Le dernier bilan outre-Rhin était mercredi soir de 8 198 cas confirmés et de 12 décès. Le pays n'a pas pris de mesures de confinement mais les autorités conseillent de limiter les contacts entre les personnes. Des contrôles stricts aux frontières ont par ailleurs été mis en place.

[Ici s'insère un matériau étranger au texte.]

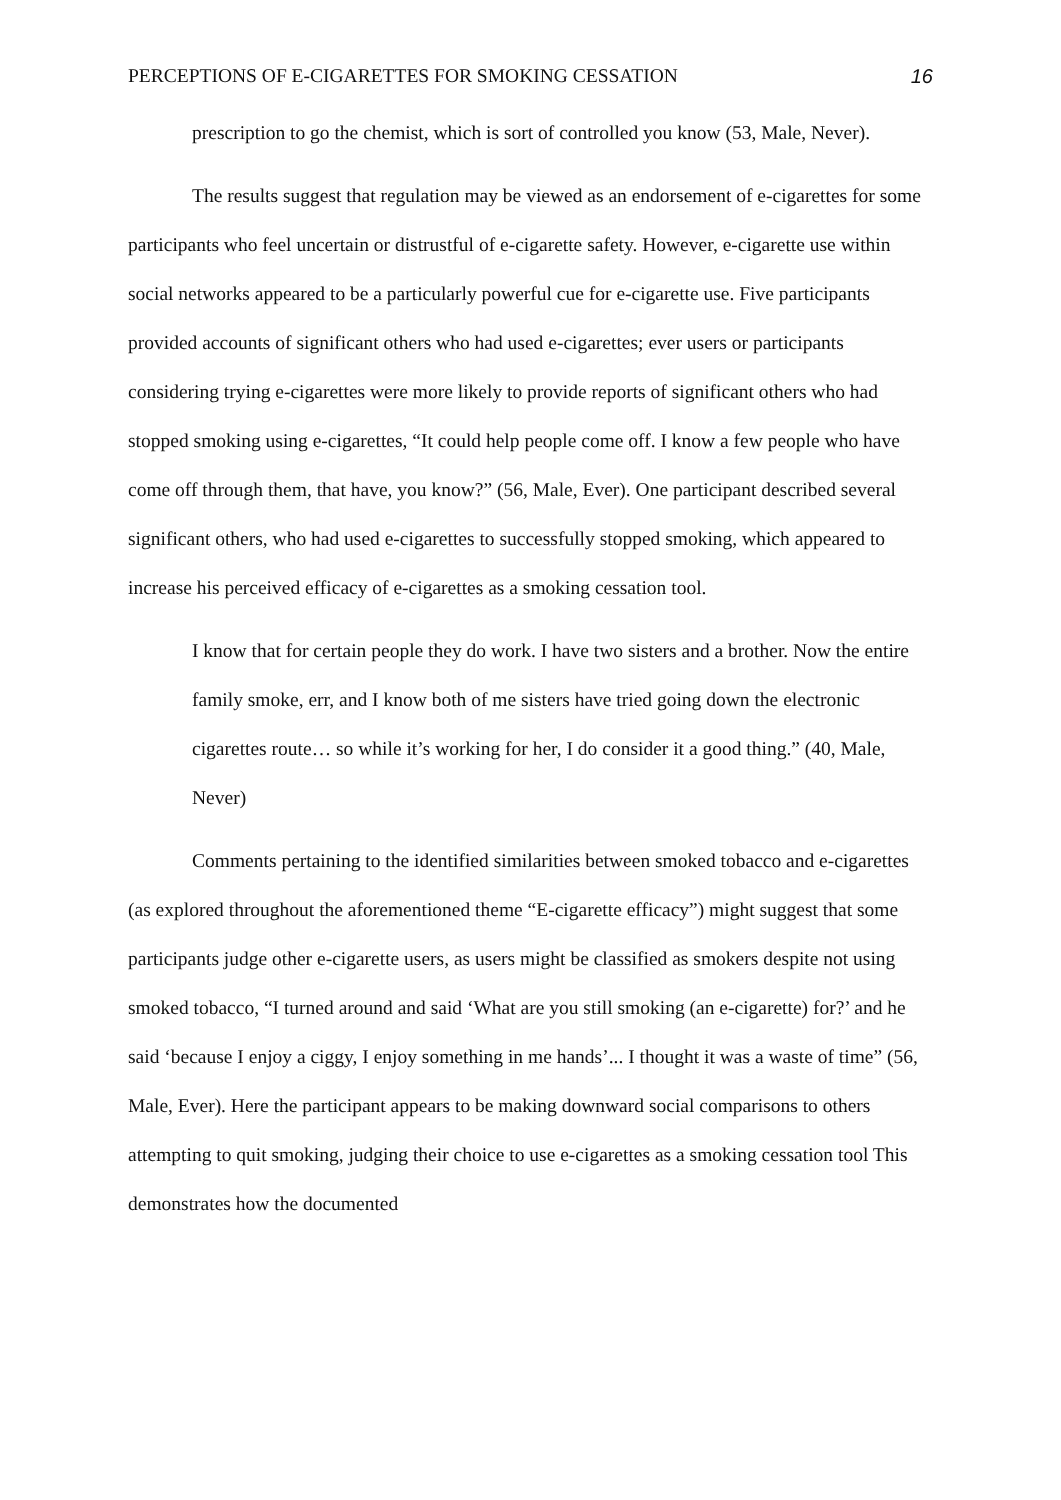PERCEPTIONS OF E-CIGARETTES FOR SMOKING CESSATION 16
prescription to go the chemist, which is sort of controlled you know (53, Male, Never).
The results suggest that regulation may be viewed as an endorsement of e-cigarettes for some participants who feel uncertain or distrustful of e-cigarette safety. However, e-cigarette use within social networks appeared to be a particularly powerful cue for e-cigarette use. Five participants provided accounts of significant others who had used e-cigarettes; ever users or participants considering trying e-cigarettes were more likely to provide reports of significant others who had stopped smoking using e-cigarettes, “It could help people come off. I know a few people who have come off through them, that have, you know?” (56, Male, Ever). One participant described several significant others, who had used e-cigarettes to successfully stopped smoking, which appeared to increase his perceived efficacy of e-cigarettes as a smoking cessation tool.
I know that for certain people they do work. I have two sisters and a brother. Now the entire family smoke, err, and I know both of me sisters have tried going down the electronic cigarettes route… so while it’s working for her, I do consider it a good thing.” (40, Male, Never)
Comments pertaining to the identified similarities between smoked tobacco and e-cigarettes (as explored throughout the aforementioned theme “E-cigarette efficacy”) might suggest that some participants judge other e-cigarette users, as users might be classified as smokers despite not using smoked tobacco, “I turned around and said ‘What are you still smoking (an e-cigarette) for?’ and he said ‘because I enjoy a ciggy, I enjoy something in me hands’... I thought it was a waste of time” (56, Male, Ever). Here the participant appears to be making downward social comparisons to others attempting to quit smoking, judging their choice to use e-cigarettes as a smoking cessation tool This demonstrates how the documented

Etat d'urgence sanitaire en France

Le confinement de la population est entré en vigueur depuis mardi en France. Les forces de l'ordre contrôlent le respect de ces nouvelles règles. Face à la gravité de la situation, le gouvernement français va prendre des mesures encore plus strictes, comme la mise en place d'un état d'urgence sanitaire. Le texte doit être voté jeudi et vendredi alors que le nombre de malades augmente de façon exponentielle dans l'Hexagone.

Le coronavirus se propage en effet de plus en plus rapidement en France. Le bilan des victimes s'est alourdi mercredi, au deuxième jour du confinement ordonné par le gouvernement, avec un risque de saturation des services d'urgence.

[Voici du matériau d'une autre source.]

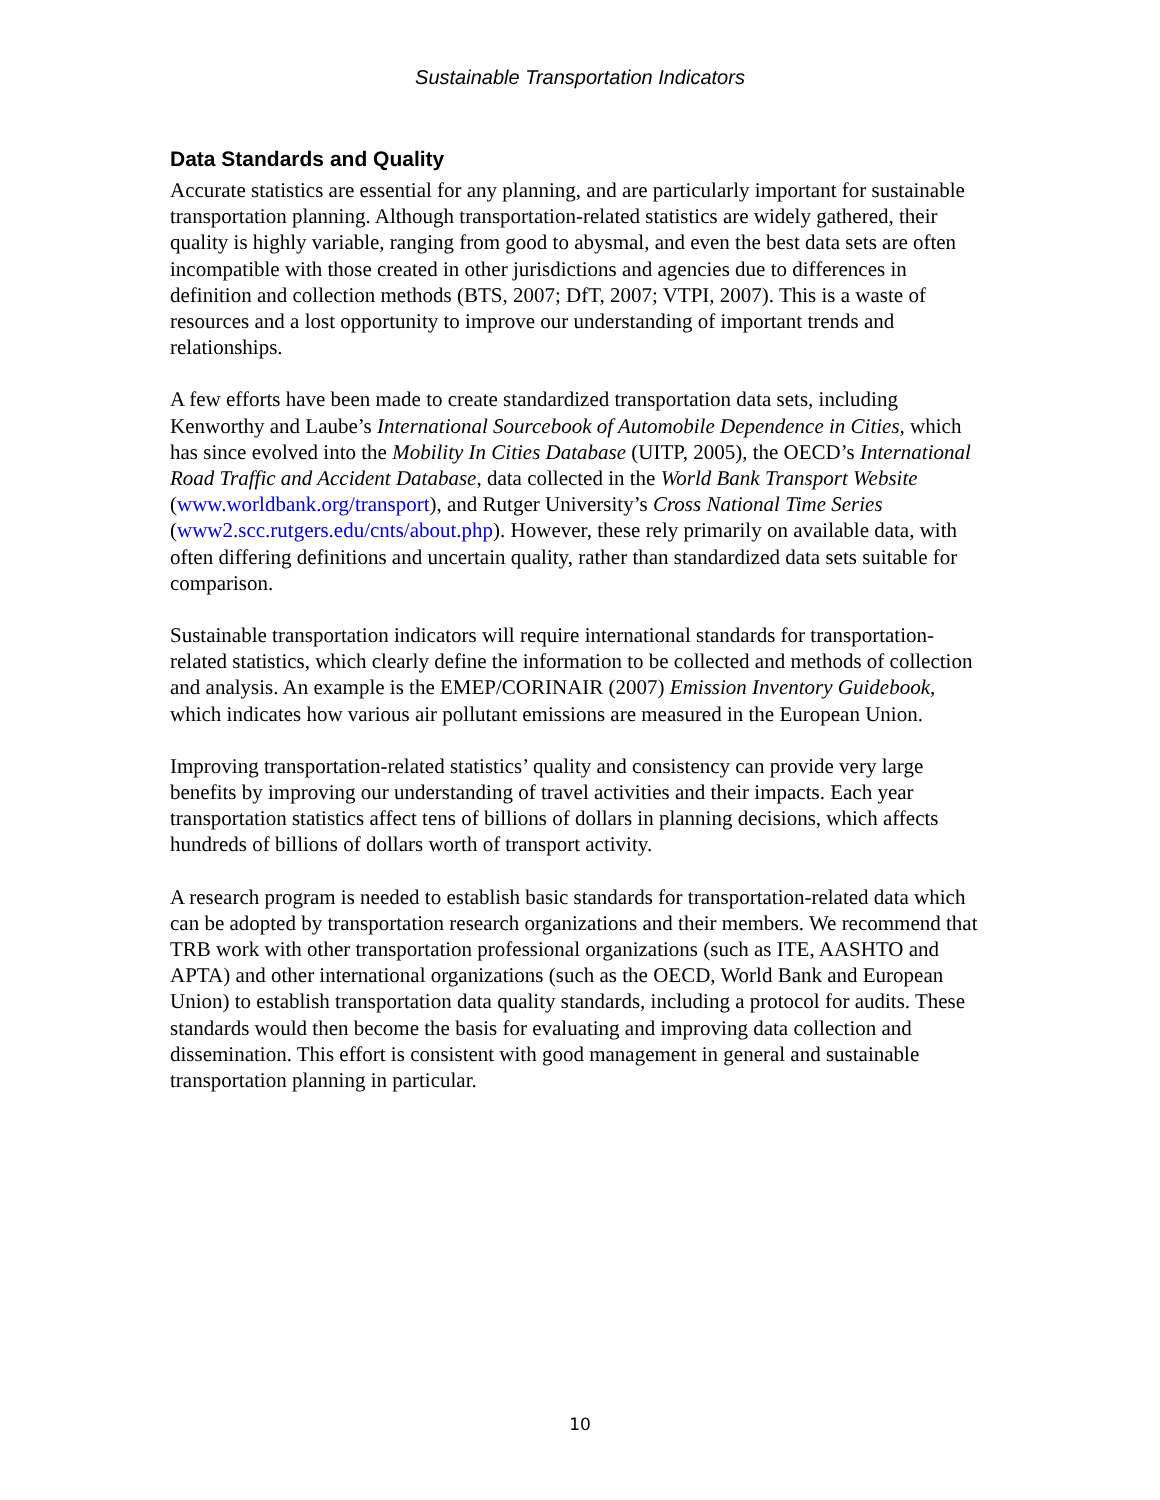Sustainable Transportation Indicators
Data Standards and Quality
Accurate statistics are essential for any planning, and are particularly important for sustainable transportation planning. Although transportation-related statistics are widely gathered, their quality is highly variable, ranging from good to abysmal, and even the best data sets are often incompatible with those created in other jurisdictions and agencies due to differences in definition and collection methods (BTS, 2007; DfT, 2007; VTPI, 2007). This is a waste of resources and a lost opportunity to improve our understanding of important trends and relationships.
A few efforts have been made to create standardized transportation data sets, including Kenworthy and Laube’s International Sourcebook of Automobile Dependence in Cities, which has since evolved into the Mobility In Cities Database (UITP, 2005), the OECD’s International Road Traffic and Accident Database, data collected in the World Bank Transport Website (www.worldbank.org/transport), and Rutger University’s Cross National Time Series (www2.scc.rutgers.edu/cnts/about.php). However, these rely primarily on available data, with often differing definitions and uncertain quality, rather than standardized data sets suitable for comparison.
Sustainable transportation indicators will require international standards for transportation-related statistics, which clearly define the information to be collected and methods of collection and analysis. An example is the EMEP/CORINAIR (2007) Emission Inventory Guidebook, which indicates how various air pollutant emissions are measured in the European Union.
Improving transportation-related statistics’ quality and consistency can provide very large benefits by improving our understanding of travel activities and their impacts. Each year transportation statistics affect tens of billions of dollars in planning decisions, which affects hundreds of billions of dollars worth of transport activity.
A research program is needed to establish basic standards for transportation-related data which can be adopted by transportation research organizations and their members. We recommend that TRB work with other transportation professional organizations (such as ITE, AASHTO and APTA) and other international organizations (such as the OECD, World Bank and European Union) to establish transportation data quality standards, including a protocol for audits. These standards would then become the basis for evaluating and improving data collection and dissemination. This effort is consistent with good management in general and sustainable transportation planning in particular.
10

Ce jeudi matin la directrice générale de l'agence sanitaire Santé publique France, Geneviève Chêne, a estimé que la prolongation du confinement sera "très vraisemblablement nécessaire", en précisant qu'il faudrait attendre "entre 2 et 4 semaines" pour observer un changement dans la dynamique de l'épidémie de coronavirus.

Les hôpitaux français accueillent désormais 3 626 patients dont 931 sont en réanimation. Parmi ces cas les plus graves, la moitié sont âgés de "moins de 60 ans", a insisté jeudi soir le directeur général de la Santé, Jérôme Salomon en annonçant un total de 264 décès, soit 89 supplémentaires par rarport à la veille.

Mesures renforcées au Portugal et unité nationale en Espagne

Le Portugal a été l'un des derniers pays européens à déclarer l'état d'urgence. Le gouvernement portugais devrait renforcer les mesures déjà en place en annonçant ce jeudi des restrictions à la libre circulation. Les liens étroits avec l'Espagne, deuxième pays le plus touché en Europe, inquiètent les autorités.

Madrid recensait plus de 17 000 cas et plus de 700 morts ce jeudi . Le roi d'Espagne a appelé à l'unité mercredi.

"Il y a des moments dans l'histoire des peuples où la réalité nous met à l'épreuve d'une manière difficile, douloureuse et même extrême. Des moments où les valeurs d'une société et la capacité même d'un État sont mises à l'épreuve", a ainsi déclaré Felipe VI.

Les écoles ferment au Royaume-Uni, mais pas de confinement

Le Royaume-Uni a finalement annoncé mercredi la fermeture des écoles et des universités, dans le contexte de pandémie de Covid-19. Le pays restait l'un des rares en Europe à n'avoir pris aucune mesure pour contrer l'avancée du virus.

Le confinement n'est toujours pas obligatoire, mais recommandé par Boris Johnson, qui a subi une forte pression ces derniers jours pour agir alors que le nombre de décès a augmenté de 30% en une journée.

"Bien sûr, les gens doivent prendre leurs propres décisions. Je crois, comme je l'ai dit, à la liberté, mais ne doutons absolument pas du fait que ce sont des choix très, très importants que nous faisons maintenant dans notre vie quotidienne" a expliqué le Premier ministre britannique.

Londres a annoncé ce jeudi vouloir augmenter sa capacité de test pour atteindre les 25 000 dépistages par jour, alors que le Covid-19 a contaminé 2 626 personnes et tué 103 autres sur le sol britannique.